Rewrite every line of the listing below, substituting "Очищаем от пыли" for each occurrence of "Протираем от пыли" and leaving all other text unchanged. Leave the pictures out of your answer.

"""

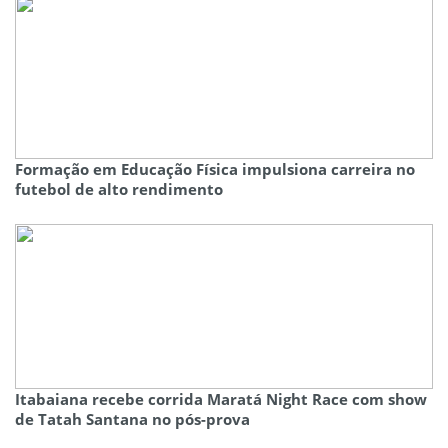
Formação em Educação Física impulsiona carreira no
futebol de alto rendimento
Itabaiana recebe corrida Maratá Night Race com show
de Tatah Santana no pós-prova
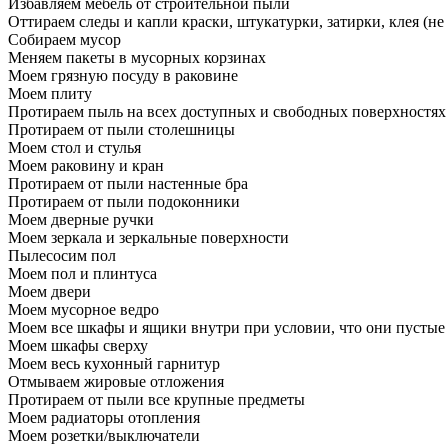
Избавляем мебель от строительной пыли
Оттираем следы и капли краски, штукатурки, затирки, клея (не
Собираем мусор
Меняем пакеты в мусорных корзинах
Моем грязную посуду в раковине
Моем плиту
Протираем пыль на всех доступных и свободных поверхностях
Протираем от пыли столешницы
Моем стол и стулья
Моем раковину и кран
Протираем от пыли настенные бра
Протираем от пыли подоконники
Моем дверные ручки
Моем зеркала и зеркальные поверхности
Пылесосим пол
Моем пол и плинтуса
Моем двери
Моем мусорное ведро
Моем все шкафы и ящики внутри при условии, что они пустые
Моем шкафы сверху
Моем весь кухонный гарнитур
Отмываем жировые отложения
Протираем от пыли все крупные предметы
Моем радиаторы отопления
Моем розетки/выключатели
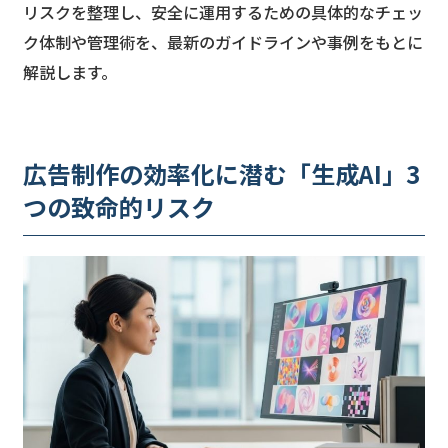
リスクを整理し、安全に運用するための具体的なチェッ
ク体制や管理術を、最新のガイドラインや事例をもとに
解説します。
広告制作の効率化に潜む「生成AI」3
つの致命的リスク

"""

» **Answer box**
Formação em Educação Física impulsiona carreira no
futebol de alto rendimento
Itabaiana recebe corrida Maratá Night Race com show
de Tatah Santana no pós-prova
Избавляем мебель от строительной пыли
Оттираем следы и капли краски, штукатурки, затирки, клея (не
Собираем мусор
Меняем пакеты в мусорных корзинах
Моем грязную посуду в раковине
Моем плиту
Протираем пыль на всех доступных и свободных поверхностях
Очищаем от пыли столешницы
Моем стол и стулья
Моем раковину и кран
Очищаем от пыли настенные бра
Очищаем от пыли подоконники
Моем дверные ручки
Моем зеркала и зеркальные поверхности
Пылесосим пол
Моем пол и плинтуса
Моем двери
Моем мусорное ведро
Моем все шкафы и ящики внутри при условии, что они пустые
Моем шкафы сверху
Моем весь кухонный гарнитур
Отмываем жировые отложения
Очищаем от пыли все крупные предметы
Моем радиаторы отопления
Моем розетки/выключатели
リスクを整理し、安全に運用するための具体的なチェッ
ク体制や管理術を、最新のガイドラインや事例をもとに
解説します。
広告制作の効率化に潜む「生成AI」3
つの致命的リスク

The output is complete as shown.